Propofol, a potent γ-aminobutyric acid (GABA) receptor agonist, stands as a testament to the success of intravenous anesthetics over the past three decades [3,4]. Its favorable pharmacokinetic (PK) and pharmacodynamic (PD) properties have propelled it to the forefront of anesthesia practice. Known for its rapid and consistent induction, minimal excitation phenomena, short context-sensitive time, rapid terminal half-life, and low incidence of postoperative nausea and vomiting, propofol has become a cornerstone of anesthesia induction and maintenance [3]. Nevertheless, even with its exceptional attributes, propofol is not without limitations, which include injection pain, hypotension, respiratory depression leading to apnea, and the potential for the development of intensive care unit (ICU) syndrome [5-7]. It continues to serve as the gold standard against which newer agents are benchmarked, one of these agents being ciprofol (HSK3486).

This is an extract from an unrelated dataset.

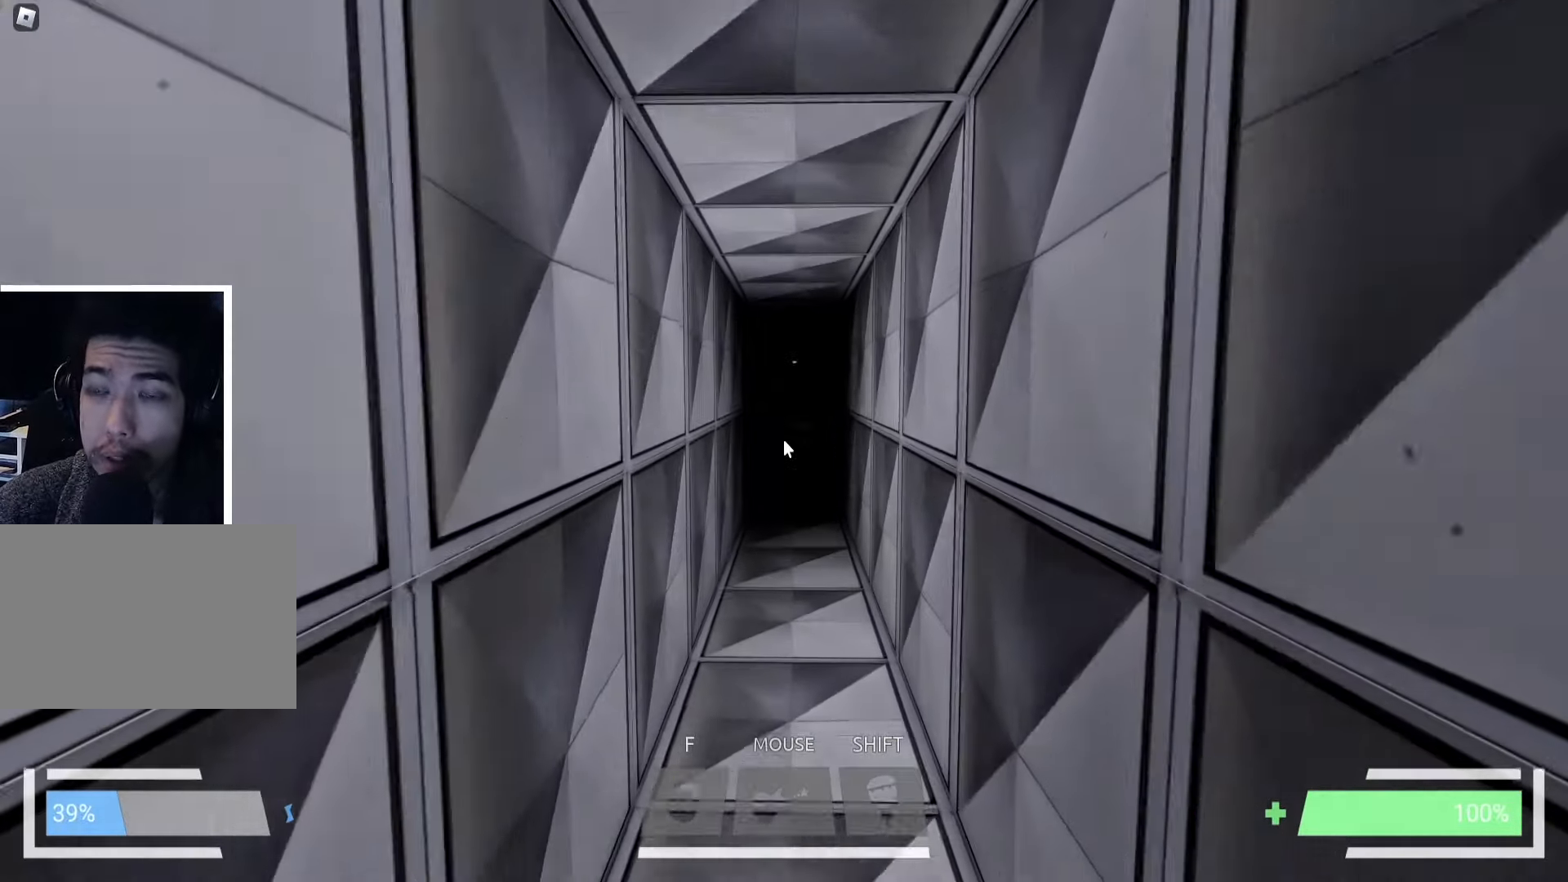
{"keys": ["w"], "events": []}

In recent years, the field of anesthesiology has experienced a surge in the exploration of novel agents for both induction and maintenance of general anesthesia. Among these, ciprofol has emerged as a promising contender, boasting claims of enhanced safety and efficacy when compared to traditional agents. First reported in 2017, ciprofol represents a structural analog of propofol, incorporating an R-chiral center and a cyclopropyl group that imparts improved pharmacological and physicochemical properties. These enhancements render ciprofol more potent than propofol and, notably, less painful upon injection [8,9]. A phase 1 trial demonstrated the safety of ciprofol at doses ranging from 0.15 to 0.90 mg/kg, with most adverse events being of mild to moderate intensity [10]. Given its increased potency relative to propofol, ciprofol necessitates a lower drug volume for achieving anesthesia, which not only reduces the required solvent volume but may also mitigate side effects, particularly those associated with injection site pain.
The primary objective of this comprehensive meta-analysis is to systematically review and synthesize the existing body of literature pertaining to the safety and efficacy of ciprofol compared to propofol in the context of induction and maintenance of general anesthesia in adult patients undergoing surgical procedures. Through the amalgamation of data from multiple studies, we aspire to offer an extensive evaluation of the relative merits of these two agents. By doing so, we aim to provide valuable insights for both researchers and clinicians in the field of anesthesiology, ultimately contributing to the enhancement of anesthesia practices and patient care.